A special forces soldier’s threat to take his own life was not passed down his chain of command to his supervising sergeant-major, an inquest heard.
Corporal Alexander Tostevin had travelled to London for a weekend six months before his death and used a military credit card to purchase cocaine and hire a prostitute.
He told his commanding officer he had intended to take his own life after the three-day binge in September 2017.
But the inquest heard that threat was not passed on to his new unit sergeant-major after he was transferred to non-operational duties following the incident.
The 28-year-old, from Guernsey, was serving with the Poole-based Special Boat Service when he died at his home in March 2018.
The inquest in Bournemouth heard that after he failed to report for duty, his commanding officer and another special forces’ colleague found him at a friend’s home in London.

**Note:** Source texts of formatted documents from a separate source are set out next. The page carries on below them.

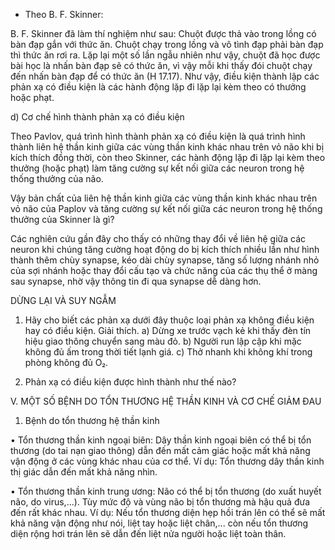 - Theo B. F. Skinner:

B. F. Skinner đã làm thí nghiệm như sau: Chuột được thả vào trong lồng có bàn đạp gắn với thức ăn. Chuột chạy trong lồng và vô tình đạp phải bàn đạp thì thức ăn rơi ra. Lặp lại một số lần ngẫu nhiên như vậy, chuột đã học được bài học là nhấn bàn đạp sẽ có thức ăn, vì vậy mỗi khi thấy đói chuột chạy đến nhấn bàn đạp để có thức ăn (H 17.17). Như vậy, điều kiện thành lập các phản xạ có điều kiện là các hành động lặp đi lặp lại kèm theo có thưởng hoặc phạt.

d) Cơ chế hình thành phản xạ có điều kiện

Theo Pavlov, quá trình hình thành phản xạ có điều kiện là quá trình hình thành liên hệ thần kinh giữa các vùng thần kinh khác nhau trên vỏ não khi bị kích thích đồng thời, còn theo Skinner, các hành động lặp đi lặp lại kèm theo thưởng (hoặc phạt) làm tăng cường sự kết nối giữa các neuron trong hệ thống thưởng của não.

Vậy bản chất của liên hệ thần kinh giữa các vùng thần kinh khác nhau trên vỏ não của Paplov và tăng cường sự kết nối giữa các neuron trong hệ thống thưởng của Skinner là gì?

Các nghiên cứu gần đây cho thấy có những thay đổi về liên hệ giữa các neuron khi chúng tăng cường hoạt động do bị kích thích nhiều lần như hình thành thêm chùy synapse, kéo dài chùy synapse, tăng số lượng nhánh nhỏ của sợi nhánh hoặc thay đổi cấu tạo và chức năng của các thụ thể ở màng sau synapse, nhờ vậy thông tin đi qua synapse dễ dàng hơn.

DỪNG LẠI VÀ SUY NGẪM

1. Hãy cho biết các phản xạ dưới đây thuộc loại phản xạ không điều kiện hay có điều kiện. Giải thích.
a) Dừng xe trước vạch kẻ khi thấy đèn tín hiệu giao thông chuyển sang màu đỏ.
b) Người run lập cập khi mặc không đủ ấm trong thời tiết lạnh giá.
c) Thở nhanh khi không khí trong phòng không đủ O₂.

2. Phản xạ có điều kiện được hình thành như thế nào?

V. MỘT SỐ BỆNH DO TỔN THƯƠNG HỆ THẦN KINH VÀ CƠ CHẾ GIẢM ĐAU

1. Bệnh do tổn thương hệ thần kinh

• Tổn thương thần kinh ngoại biên: Dây thần kinh ngoại biên có thể bị tổn thương (do tai nạn giao thông) dẫn đến mất cảm giác hoặc mất khả năng vận động ở các vùng khác nhau của cơ thể. Ví dụ: Tổn thương dây thần kinh thị giác dẫn đến mất khả năng nhìn.

• Tổn thương thần kinh trung ương: Não có thể bị tổn thương (do xuất huyết não, do virus,...). Tùy mức độ và vùng não bị tổn thương mà hậu quả đưa đến rất khác nhau. Ví dụ: Nếu tổn thương diện hẹp hồi trán lên có thể sẽ mất khả năng vận động như nói, liệt tay hoặc liệt chân,... còn nếu tổn thương diện rộng hơi trán lên sẽ dẫn đến liệt nửa người hoặc liệt toàn thân.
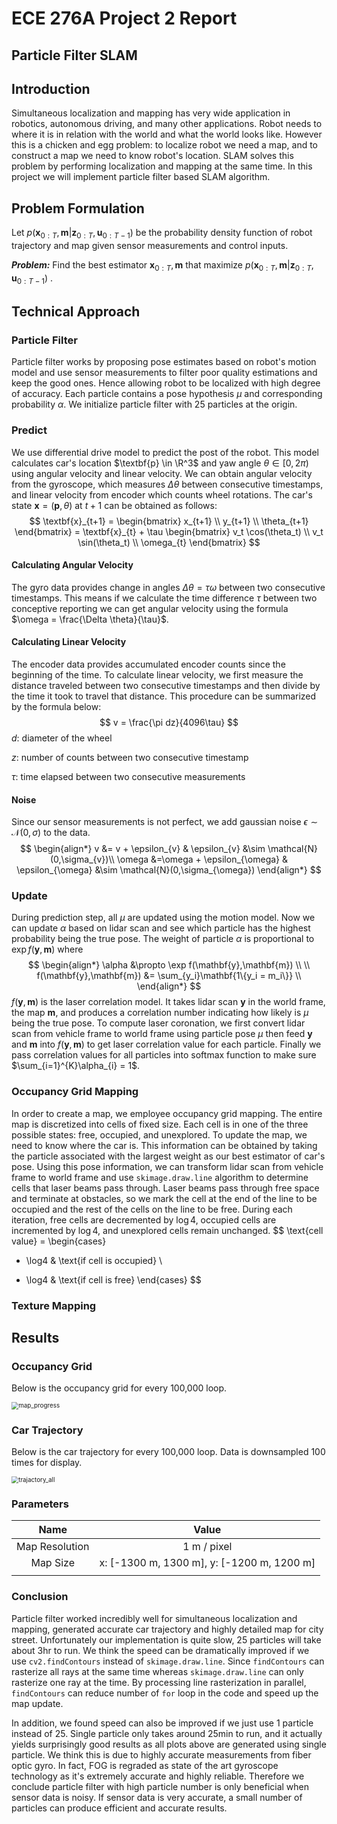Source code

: # ECE 276A Project 2 Report

## Particle Filter SLAM

## Introduction

Simultaneous localization and mapping has very wide application in robotics, autonomous driving, and many other applications. Robot needs to where it is in relation with the world and what the world looks like. However this is a chicken and egg problem: to localize robot we need a map, and to construct a map we need to know robot's location. SLAM solves this problem by performing localization and mapping at the same time. In this project we will implement particle filter based SLAM algorithm. 

## Problem Formulation
Let $p(\textbf{x}_{0:T}, \textbf{m} | \textbf{z}_{0:T}, \textbf{u}_{0:T-1})$ be the probability density function of robot trajectory and map given sensor measurements and control inputs.

_**Problem:**_ Find the best estimator $\textbf{x}_{0:T}, \textbf{m}$ that maximize $p(\textbf{x}_{0:T}, \textbf{m} | \textbf{z}_{0:T}, \textbf{u}_{0:T-1})$ . 

## Technical Approach

### Particle Filter

Particle filter works by proposing pose estimates based on robot's motion model and use sensor measurements to filter poor quality estimations and keep the good ones. Hence allowing robot to be localized with high degree of accuracy. Each particle contains a pose hypothesis $\mu$ and corresponding probability $\alpha$. We initialize particle filter with 25 particles at the origin. 

### Predict
We use differential drive model to predict the post of the robot. This model calculates car's location $\textbf{p} \in \R^3$ and yaw angle $\theta \in [0,2\pi)$ using  angular velocity and linear velocity. We can obtain angular velocity from the gyroscope, which measures $\Delta \theta$ between consecutive timestamps, and linear velocity from encoder which counts wheel rotations. The car's state $\textbf{x} = (\textbf{p}, \theta)$ at $t+1$ can be obtained as follows:
$$
\textbf{x}_{t+1} = \begin{bmatrix} x_{t+1} \\ y_{t+1} \\ \theta_{t+1} \end{bmatrix} = \textbf{x}_{t} + \tau \begin{bmatrix} v_t \cos(\theta_t) \\ v_t \sin(\theta_t) \\ \omega_{t} \end{bmatrix}
$$

#### Calculating Angular Velocity 
The gyro data provides change in angles $\Delta \theta = \tau \omega$  between two consecutive timestamps. This means if we calculate the time difference $\tau$ between two conceptive reporting we can get angular velocity using the formula $\omega = \frac{\Delta \theta}{\tau}$.

#### Calculating Linear Velocity 
The encoder data provides accumulated encoder counts since the beginning of the time.  To calculate linear velocity, we first measure the distance traveled between two consecutive timestamps and then divide by the time it took to travel that distance. This procedure can  be summarized by the formula below:
$$
v = \frac{\pi dz}{4096\tau}
$$
$d$: diameter of the wheel

$z$: number of counts between two consecutive timestamp

$\tau$: time elapsed between two consecutive measurements 

#### Noise
Since our sensor measurements is not perfect, we add gaussian noise $\epsilon \sim \mathcal{N}(0,\sigma)$ to  the data.
$$
\begin{align*} 
v &=  v + \epsilon_{v}  & \epsilon_{v} &\sim \mathcal{N}(0,\sigma_{v})\\ 
\omega &=\omega + \epsilon_{\omega} & \epsilon_{\omega} &\sim \mathcal{N}(0,\sigma_{\omega})
\end{align*}
$$
### Update

During prediction step, all $\mu$ are updated using the motion model. Now we can update $\alpha$ based on lidar scan and see which particle has the highest probability being the true pose. The weight of particle $\alpha$ is proportional to $\exp f(\mathbf{y},\mathbf{m})$ where
$$
\begin{align*} 
\alpha &\propto \exp f(\mathbf{y},\mathbf{m}) \\
\\
f(\mathbf{y},\mathbf{m}) &= \sum_{y_i}\mathbf{1\{y_i = m_i\}} \\
\end{align*}
$$
$f(\mathbf{y},\mathbf{m})$ is the laser correlation model. It takes lidar scan $\mathbf{y}$ in the world frame, the map $\mathbf{m}$, and produces a correlation number indicating how likely is $\mu$ being the true pose. To compute laser coronation, we first convert lidar scan from vehicle frame to world frame using particle pose $\mu$ then feed $\mathbf{y}$ and $\mathbf{m}$ into $f(\mathbf{y},\mathbf{m})$ to get laser correlation value for each particle. Finally we pass correlation values for all particles into softmax function to make sure  $\sum_{i=1}^{K}\alpha_{i} = 1$.

### Occupancy Grid Mapping

In order to create a map, we employee occupancy grid mapping. The entire map is discretized into cells of fixed size. Each cell is in one of the three possible states: free, occupied, and unexplored. To update the map, we need to know where the car is. This information can be obtained by taking the particle associated with the largest weight as our best estimator of car's pose. Using this pose information, we can transform lidar scan from vehicle frame to world frame and use `skimage.draw.line` algorithm to determine cells that laser beams pass through. Laser beams pass through free space and terminate at obstacles, so we mark the cell at the end of the line to be occupied and the rest of the cells on the line to be free.  During each iteration, free cells are decremented by $\log4$, occupied cells are incremented by $\log4$, and unexplored cells remain unchanged.
$$
\text{cell value} = 
\begin{cases}
+ \log4 & \text{if cell is occupied} \\
- \log4 & \text{if cell is free} 
\end{cases}
$$
### Texture Mapping



## Results
### Occupancy Grid

Below is the occupancy grid for every 100,000 loop.


<img src="/Users/Charlie/Documents/Work_School/UCSD/Grad/Winter_2021/ECE276A/project/project2/figs/map_progress.svg" alt="map_progress" style="zoom:70%;" title="eee" />



### Car Trajectory

Below is the car trajectory for every 100,000 loop. Data is downsampled 100 times for display.

<img src="/Users/Charlie/Documents/Work_School/UCSD/Grad/Winter_2021/ECE276A/project/project2/figs/trajactory_all.svg" alt="trajactory_all" style="zoom:70%;" />

### Parameters
| Name     | Value       |
| :-------------: |:-------------:|
| Map Resolution | 1 m / pixel |
| Map Size | x: [-1300 m, 1300 m], y: [-1200 m, 1200 m] |
|                |                                            |


### Conclusion

Particle filter worked incredibly well for simultaneous localization and mapping, generated accurate car trajectory and highly detailed map for city street. Unfortunately our implementation is quite slow, 25 particles will take about 3hr to run. We think the speed can be dramatically improved if we use `cv2.findContours`  instead of `skimage.draw.line`. Since `findContours` can rasterize all rays at the same time whereas `skimage.draw.line` can only rasterize one ray at the time. By processing line rasterization in parallel, `findContours` can reduce number of `for` loop in the code and speed up the map update. 

In addition, we found speed can also be improved if we just use 1 particle instead of 25. Single particle only takes around 25min to run, and it actually yields surprisingly good results as all plots above are generated using single particle. We think this is due to highly accurate measurements from fiber optic gyro. In fact, FOG is regraded as state of the art gyroscope technology as it's extremely accurate and highly reliable. Therefore we conclude particle filter with high particle number is only beneficial when sensor data is noisy. If sensor data is very accurate, a small number of particles can produce efficient and accurate results.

They said Cpl Tostevin broke down in front of them and explained the pressure he had been under, with a court case, spiralling debts, a relationship break-up and increased drinking.
Cpl Tostevin’s unit commanding officer, known as Soldier E, told the hearing what he had said about the weekend in London.
“He said he was going to enjoy himself for three days and then, I think I talk about it in my statement, he was going to end his life at the end of that, having had a good time,” he said.
After the incident he was placed on the unit’s at-risk register, when he was moved from his regular unit to the welfare/recovery unit and informed of likely disciplinary action.
Soldier M, the sergeant-major of that unit, said he was never told Cpl Tostevin had considered taking his own life.
Brendan Allen, area coroner for Dorset, asked the witness: “The evidence that we have heard is that Alex explained that he had the intention to take his life while in London, that he had purchased (name removed) and was considering taking that.
“He had spent the money on the government card in advance of doing so. Was that information you were aware of?”
Soldier M replied: “The only information I was aware of was he used the military card and numerous people within London had tried to locate him, which they had successfully.”
Mr Allen asked: “You are saying you were not aware Alex had expressed suicidal intent or ideation after that incident?”
Soldier M replied: “I didn’t know he had been suicidal.”
He went on to explain there were regular checks on Cpl Tostevin while living on the base, and they would exchange text messages last thing at night and in the morning.
“I told him my door was always open, later on we swapped telephone numbers. If I did not receive that text I would inform the duty officer,” he said.
In January 2018 it was decided Cpl Tostevin was ready to return to his unit and at that point would come off the at-risk register.
He had been due to join his colleagues overseas for training, but following deterioration in his mental health in February, a decision was made that he would not go.
The inquest has heard no documentary evidence has been found to show whether Cpl Tostevin had been put back on the at-risk register.
Kirsten Heaven, representing Cpl Tostevin’s family, asked an officer known only as Soldier D: “Should he have been put on the unit at-risk register in February?”
The witness, who was Cpl Tostevin’s unit adjutant, replied: “Yes.”